Zero-commission brokerage Robinhood Markets became the target for a demand for payment from an intruder who obtained personal information for 7 million Robinhood users — around a third of the firm’s customers, according to news reports.

The company said that the intruder obtained the email addresses of around 5 million users and full names of another 2 million users in a November 3 incident, Bloomberg writes, citing a statement Robinhood published Monday.

For about 310 of the users, the intruder was also able to obtain birth dates and ZIP codes, in addition to their names, and 10 of the users had even more personal information exposed, according to the news service.

The exposure of birth dates and physical address could be particularly dangerous for the users involved because that data can be used for further attacks, Bloomberg writes. That’s because such information is typically used for verification checks to log in to different services, according to the news service.

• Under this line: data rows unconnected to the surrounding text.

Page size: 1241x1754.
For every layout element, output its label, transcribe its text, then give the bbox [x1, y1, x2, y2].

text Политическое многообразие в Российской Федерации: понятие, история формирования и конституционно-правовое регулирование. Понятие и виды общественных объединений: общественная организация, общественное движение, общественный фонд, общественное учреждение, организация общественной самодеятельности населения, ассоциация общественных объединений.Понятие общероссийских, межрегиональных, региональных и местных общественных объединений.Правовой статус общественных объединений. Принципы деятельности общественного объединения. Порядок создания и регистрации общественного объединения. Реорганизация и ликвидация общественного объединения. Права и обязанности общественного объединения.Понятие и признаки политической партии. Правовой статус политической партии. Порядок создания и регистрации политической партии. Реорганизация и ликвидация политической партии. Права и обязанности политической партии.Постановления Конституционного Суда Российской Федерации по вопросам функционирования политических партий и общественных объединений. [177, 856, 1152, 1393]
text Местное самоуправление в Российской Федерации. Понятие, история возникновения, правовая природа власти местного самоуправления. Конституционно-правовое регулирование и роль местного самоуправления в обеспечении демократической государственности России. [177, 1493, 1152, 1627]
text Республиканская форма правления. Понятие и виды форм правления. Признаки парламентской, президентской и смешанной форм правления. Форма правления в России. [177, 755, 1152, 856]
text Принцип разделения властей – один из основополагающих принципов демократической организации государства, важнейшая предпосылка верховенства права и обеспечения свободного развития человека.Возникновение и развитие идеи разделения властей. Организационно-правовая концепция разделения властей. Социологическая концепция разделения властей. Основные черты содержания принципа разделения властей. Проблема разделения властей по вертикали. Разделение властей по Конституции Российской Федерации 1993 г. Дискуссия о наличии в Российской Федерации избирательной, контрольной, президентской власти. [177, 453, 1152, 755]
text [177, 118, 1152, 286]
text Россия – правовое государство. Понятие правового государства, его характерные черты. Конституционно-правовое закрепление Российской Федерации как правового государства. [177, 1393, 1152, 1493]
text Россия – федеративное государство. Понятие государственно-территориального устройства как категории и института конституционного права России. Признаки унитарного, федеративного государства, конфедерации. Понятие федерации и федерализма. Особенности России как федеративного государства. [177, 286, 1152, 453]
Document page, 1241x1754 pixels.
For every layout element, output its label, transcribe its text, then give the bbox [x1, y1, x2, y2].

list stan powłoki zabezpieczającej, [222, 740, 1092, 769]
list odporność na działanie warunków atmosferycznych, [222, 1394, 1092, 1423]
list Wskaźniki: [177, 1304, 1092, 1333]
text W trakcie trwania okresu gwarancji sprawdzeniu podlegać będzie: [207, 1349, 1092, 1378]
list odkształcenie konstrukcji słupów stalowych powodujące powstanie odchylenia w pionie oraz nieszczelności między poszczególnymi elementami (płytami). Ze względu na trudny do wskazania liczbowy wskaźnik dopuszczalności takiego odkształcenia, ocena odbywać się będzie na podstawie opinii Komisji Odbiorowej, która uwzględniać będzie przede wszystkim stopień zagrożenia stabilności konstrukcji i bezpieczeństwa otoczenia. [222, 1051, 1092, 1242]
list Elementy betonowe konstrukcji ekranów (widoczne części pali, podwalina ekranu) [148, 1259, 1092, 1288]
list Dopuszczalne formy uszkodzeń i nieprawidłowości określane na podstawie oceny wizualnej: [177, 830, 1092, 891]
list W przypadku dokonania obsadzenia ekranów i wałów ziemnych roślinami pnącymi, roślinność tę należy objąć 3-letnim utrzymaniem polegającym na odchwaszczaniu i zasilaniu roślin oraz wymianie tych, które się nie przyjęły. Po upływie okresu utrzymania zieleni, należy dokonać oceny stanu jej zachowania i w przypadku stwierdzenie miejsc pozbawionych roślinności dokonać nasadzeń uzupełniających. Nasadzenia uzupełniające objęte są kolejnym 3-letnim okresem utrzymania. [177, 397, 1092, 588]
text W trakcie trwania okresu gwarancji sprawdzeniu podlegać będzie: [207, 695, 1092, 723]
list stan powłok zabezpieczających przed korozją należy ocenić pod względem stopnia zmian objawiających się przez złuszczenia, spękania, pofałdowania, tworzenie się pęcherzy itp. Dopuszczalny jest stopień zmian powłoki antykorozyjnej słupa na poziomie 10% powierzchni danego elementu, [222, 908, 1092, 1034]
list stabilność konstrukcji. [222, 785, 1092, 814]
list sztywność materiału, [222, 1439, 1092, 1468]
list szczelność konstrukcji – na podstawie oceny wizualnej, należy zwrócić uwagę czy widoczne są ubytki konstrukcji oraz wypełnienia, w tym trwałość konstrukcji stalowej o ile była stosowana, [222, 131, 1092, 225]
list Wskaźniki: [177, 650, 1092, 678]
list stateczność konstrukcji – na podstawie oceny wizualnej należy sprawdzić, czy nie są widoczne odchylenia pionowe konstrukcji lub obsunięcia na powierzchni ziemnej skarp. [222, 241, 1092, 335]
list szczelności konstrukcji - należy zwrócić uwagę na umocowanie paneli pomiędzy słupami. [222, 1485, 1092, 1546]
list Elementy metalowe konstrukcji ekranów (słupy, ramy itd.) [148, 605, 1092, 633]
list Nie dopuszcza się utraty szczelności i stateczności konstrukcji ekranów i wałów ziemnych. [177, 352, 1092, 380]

The intruder gained access to Robinhood’s support systems via a phone call with a customer service rep, according to Robinhood, Bloomberg writes. A spokesperson for the firm said that the intruder made threats about the use of the obtained information, adding that it wasn’t a ransomware attack but declining to say whether Robinhood has paid the person, according to the news service.

Robinhood said that none of its users’ Social Security, bank account or debit card numbers have been exposed in the breach and that no customer has suffered financial losses as a result, according to Bloomberg.

Robinhood also said that it contained the breach, hired security firm Mandiant to investigate and notified law enforcement, according to the news service.

Mandiant chief technology officer Charles Carmakal said that Robinhood “conducted a thorough investigation to assess the impact,” according to Bloomberg. Carmakal also said that Mandiant believes the same intruder will try to extort other organizations in the next few months, the news service writes.

Last year, Bloomberg found more than 10,000 login credentials connected with Robinhood accounts available for sale on the dark web, after an internal probe by Robinhood found that close to 2,000 accounts had been hacked.